4. Prior history of allergic or infusion reaction to cetuximab or sEphB4.
5. Febrile illness within 7 days prior to enrollment.
6. Concomitant use of EGFR-directed therapies (besides cetuximab given as part of this
trial), including erlotinib, gefitinib.
7. Major surgery (excluding tumor biopsy) within 4 weeks prior to start of study
treatment.
8. Prior unrelated malignancy requiring current active treatment within 3 years prior to
enrollment with exceptions of cervical carcinoma in situ, basal cell carcinoma of
skin, resected T1-T2N0M0 differentiated thyroid cancers, Ta bladder cancer, prostatic
adenocarcinoma of low or intermediate risk (per NCCN criteria).

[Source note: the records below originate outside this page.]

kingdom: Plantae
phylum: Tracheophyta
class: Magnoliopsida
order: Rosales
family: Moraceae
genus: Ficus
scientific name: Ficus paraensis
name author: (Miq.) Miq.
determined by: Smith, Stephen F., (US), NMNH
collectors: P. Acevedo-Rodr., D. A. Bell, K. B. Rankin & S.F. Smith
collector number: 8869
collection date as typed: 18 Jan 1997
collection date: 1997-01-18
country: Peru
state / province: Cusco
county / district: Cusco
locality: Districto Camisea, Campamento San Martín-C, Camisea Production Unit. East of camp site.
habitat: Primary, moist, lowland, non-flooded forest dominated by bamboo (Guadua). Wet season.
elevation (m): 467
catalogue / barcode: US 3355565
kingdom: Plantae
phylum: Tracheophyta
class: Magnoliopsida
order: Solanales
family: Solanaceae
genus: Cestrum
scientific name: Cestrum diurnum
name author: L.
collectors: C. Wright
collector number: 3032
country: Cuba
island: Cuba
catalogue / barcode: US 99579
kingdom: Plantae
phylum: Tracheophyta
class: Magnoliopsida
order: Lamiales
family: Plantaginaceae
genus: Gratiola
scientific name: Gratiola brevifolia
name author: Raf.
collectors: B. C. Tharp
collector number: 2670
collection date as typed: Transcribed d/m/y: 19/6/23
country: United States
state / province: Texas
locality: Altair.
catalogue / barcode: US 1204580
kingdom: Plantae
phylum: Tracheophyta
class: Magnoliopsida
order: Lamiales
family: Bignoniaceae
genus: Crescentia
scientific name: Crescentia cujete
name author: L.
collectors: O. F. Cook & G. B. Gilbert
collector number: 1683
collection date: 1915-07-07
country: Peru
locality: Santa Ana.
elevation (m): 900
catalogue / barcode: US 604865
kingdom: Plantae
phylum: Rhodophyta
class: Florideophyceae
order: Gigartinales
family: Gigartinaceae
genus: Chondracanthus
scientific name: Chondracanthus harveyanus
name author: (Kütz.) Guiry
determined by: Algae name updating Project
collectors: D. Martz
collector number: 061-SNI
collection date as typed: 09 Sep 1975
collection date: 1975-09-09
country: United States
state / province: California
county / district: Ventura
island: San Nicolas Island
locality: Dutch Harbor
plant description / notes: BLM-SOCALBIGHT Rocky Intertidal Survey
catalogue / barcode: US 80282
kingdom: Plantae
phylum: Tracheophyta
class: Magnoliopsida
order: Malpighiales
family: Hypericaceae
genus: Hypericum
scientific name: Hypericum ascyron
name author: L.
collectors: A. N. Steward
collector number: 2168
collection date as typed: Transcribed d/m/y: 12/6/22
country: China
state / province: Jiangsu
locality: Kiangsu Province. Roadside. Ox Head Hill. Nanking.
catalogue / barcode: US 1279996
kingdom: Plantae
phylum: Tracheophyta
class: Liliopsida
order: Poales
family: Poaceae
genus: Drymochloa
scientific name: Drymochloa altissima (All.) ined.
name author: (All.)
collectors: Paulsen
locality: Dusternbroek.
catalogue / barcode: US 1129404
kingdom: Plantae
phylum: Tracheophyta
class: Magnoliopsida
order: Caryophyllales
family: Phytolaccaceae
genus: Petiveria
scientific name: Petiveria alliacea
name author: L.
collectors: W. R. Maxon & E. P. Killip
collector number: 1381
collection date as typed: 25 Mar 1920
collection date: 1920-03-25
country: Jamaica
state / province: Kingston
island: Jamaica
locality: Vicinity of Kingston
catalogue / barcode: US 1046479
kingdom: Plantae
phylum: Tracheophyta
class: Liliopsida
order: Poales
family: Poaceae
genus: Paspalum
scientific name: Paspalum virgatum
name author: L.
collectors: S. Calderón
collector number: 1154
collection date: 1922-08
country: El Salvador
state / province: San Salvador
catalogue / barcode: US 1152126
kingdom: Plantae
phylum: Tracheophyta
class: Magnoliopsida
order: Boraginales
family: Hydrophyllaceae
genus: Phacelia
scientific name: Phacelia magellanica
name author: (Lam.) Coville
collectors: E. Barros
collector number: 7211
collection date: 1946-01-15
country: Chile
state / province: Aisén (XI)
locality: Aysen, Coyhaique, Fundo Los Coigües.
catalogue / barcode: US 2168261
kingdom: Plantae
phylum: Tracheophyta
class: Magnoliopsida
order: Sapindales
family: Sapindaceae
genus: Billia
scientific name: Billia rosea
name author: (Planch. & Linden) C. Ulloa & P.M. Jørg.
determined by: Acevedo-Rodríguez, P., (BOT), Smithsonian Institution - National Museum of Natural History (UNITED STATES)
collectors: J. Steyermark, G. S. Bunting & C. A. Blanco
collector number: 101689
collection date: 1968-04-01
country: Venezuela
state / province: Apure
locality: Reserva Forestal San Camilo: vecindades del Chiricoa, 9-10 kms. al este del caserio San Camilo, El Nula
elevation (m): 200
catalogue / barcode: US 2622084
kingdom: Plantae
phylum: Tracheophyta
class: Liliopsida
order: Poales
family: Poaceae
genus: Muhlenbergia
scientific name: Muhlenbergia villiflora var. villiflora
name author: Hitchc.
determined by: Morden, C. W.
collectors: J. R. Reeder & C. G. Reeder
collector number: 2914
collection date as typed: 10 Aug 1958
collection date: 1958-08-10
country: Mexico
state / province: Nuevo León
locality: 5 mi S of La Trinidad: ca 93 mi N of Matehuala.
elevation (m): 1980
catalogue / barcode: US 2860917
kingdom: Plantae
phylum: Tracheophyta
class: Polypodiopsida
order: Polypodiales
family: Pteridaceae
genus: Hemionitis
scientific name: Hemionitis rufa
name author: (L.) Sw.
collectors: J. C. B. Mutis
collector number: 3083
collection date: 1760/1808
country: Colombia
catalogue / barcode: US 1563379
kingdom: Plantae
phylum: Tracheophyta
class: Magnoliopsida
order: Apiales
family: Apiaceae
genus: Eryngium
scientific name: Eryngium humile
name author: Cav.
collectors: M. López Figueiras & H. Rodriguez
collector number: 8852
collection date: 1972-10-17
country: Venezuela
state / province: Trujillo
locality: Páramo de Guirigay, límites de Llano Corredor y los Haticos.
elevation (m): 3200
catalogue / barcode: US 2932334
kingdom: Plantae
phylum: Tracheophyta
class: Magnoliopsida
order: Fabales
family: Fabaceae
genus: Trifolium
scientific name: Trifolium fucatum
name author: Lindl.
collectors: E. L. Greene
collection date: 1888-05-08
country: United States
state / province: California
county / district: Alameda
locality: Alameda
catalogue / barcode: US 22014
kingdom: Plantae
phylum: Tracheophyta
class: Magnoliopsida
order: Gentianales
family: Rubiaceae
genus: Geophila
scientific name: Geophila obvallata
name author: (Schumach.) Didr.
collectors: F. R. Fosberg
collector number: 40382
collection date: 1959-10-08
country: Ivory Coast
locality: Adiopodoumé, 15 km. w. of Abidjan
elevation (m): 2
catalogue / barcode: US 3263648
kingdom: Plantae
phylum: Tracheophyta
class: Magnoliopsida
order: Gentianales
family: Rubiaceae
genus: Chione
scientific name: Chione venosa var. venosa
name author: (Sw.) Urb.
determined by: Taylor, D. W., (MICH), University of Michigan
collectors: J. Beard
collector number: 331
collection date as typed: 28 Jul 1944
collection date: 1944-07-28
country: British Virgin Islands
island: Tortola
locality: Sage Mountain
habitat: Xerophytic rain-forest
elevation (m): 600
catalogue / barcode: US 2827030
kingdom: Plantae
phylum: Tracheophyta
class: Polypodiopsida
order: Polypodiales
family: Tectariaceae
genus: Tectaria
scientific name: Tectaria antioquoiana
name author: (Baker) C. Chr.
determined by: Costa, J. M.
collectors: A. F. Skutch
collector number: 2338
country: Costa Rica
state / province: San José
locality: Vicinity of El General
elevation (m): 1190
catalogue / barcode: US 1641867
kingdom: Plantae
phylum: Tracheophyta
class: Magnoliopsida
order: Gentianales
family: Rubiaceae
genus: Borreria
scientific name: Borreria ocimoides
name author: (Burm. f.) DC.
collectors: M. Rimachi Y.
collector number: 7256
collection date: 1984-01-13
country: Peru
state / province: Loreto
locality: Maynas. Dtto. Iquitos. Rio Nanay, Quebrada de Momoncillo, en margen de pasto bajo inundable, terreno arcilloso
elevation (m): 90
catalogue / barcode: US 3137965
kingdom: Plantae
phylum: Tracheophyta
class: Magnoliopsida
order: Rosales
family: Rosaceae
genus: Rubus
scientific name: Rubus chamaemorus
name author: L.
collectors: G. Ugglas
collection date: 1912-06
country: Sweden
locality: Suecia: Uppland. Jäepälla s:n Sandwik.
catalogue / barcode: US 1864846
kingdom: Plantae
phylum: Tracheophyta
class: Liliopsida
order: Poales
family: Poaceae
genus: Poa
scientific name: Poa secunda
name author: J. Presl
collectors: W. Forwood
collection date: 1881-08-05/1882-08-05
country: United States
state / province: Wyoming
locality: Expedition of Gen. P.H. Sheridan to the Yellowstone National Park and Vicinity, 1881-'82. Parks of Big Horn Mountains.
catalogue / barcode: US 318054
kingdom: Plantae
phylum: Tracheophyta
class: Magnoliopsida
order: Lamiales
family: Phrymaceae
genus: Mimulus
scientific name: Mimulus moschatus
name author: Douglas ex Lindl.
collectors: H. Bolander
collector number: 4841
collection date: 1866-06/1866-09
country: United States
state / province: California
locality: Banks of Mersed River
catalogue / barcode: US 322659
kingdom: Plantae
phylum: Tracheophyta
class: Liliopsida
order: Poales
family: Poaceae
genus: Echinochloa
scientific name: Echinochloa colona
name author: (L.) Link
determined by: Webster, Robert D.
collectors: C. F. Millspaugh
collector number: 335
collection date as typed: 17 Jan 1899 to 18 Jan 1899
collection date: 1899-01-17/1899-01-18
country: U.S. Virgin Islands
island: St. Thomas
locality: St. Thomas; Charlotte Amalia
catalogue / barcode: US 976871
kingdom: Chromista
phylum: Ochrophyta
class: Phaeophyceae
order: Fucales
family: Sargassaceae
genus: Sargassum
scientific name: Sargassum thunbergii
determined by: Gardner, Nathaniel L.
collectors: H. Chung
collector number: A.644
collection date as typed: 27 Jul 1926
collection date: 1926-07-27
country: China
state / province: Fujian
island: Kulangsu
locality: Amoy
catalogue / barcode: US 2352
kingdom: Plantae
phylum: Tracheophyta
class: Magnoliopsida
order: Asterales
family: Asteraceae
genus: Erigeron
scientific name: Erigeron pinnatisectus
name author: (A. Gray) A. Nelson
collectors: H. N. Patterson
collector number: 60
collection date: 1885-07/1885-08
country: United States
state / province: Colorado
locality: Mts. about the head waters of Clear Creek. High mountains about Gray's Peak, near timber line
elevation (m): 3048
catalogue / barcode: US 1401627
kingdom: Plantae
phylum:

9. Treatment with another investigational drug or other intervention within 30 days of
treatment start.
10. Resectable oral cavity primary site
11. p16-positive carcinoma of the oropharynx or unknown primary that are T0-3, N0-1 (AJCC
8th Edition) AND ≤ 10 pack-year smoking history
12. Stage IVC (M1) disease per AJCC 8th edition.
13. Prior receipt of systemic chemotherapy for the study cancer (including "induction" or
"neoadjuvant" chemotherapy) within 60 days of diagnosis; prior chemotherapy for a
different cancer diagnosis is allowed.
14. Any severe, active comorbidity, defined as follows:
- Cardiovascular disease or cerebrovascular disease, for example cerebrovascular
accidents or myocardial infarction ≤ 6 months prior to study enrollment, unstable
angina, New York Heart Association (NYHA) Grade II or greater congestive heart
failure (CHF), or serious cardiac arrhythmia uncontrolled by medication or with
the potential to interfere with protocol treatment;
- Significant vascular disease (e.g., aortic aneurysm requiring surgical repair or
recent arterial thrombosis) within 6 months prior to enrollment;
- History or evidence upon physical/neurological examination of central nervous
system disease (e.g., seizures) unrelated to cancer unless adequately controlled
by medication;
- Acute bacterial or fungal infection requiring intravenous antibiotics within 7
days of enrollment;
- Chronic obstructive pulmonary disease exacerbation or other respiratory illness
requiring hospitalization or precluding study therapy within 30 days of
registration;
- Patients known to be HIV positive or have active viral hepatitis, defined as
positive HCV quantitative titers and/or +Hep B sAg and +IgM anti-HepB.
Confirmatory testing is not required for the study.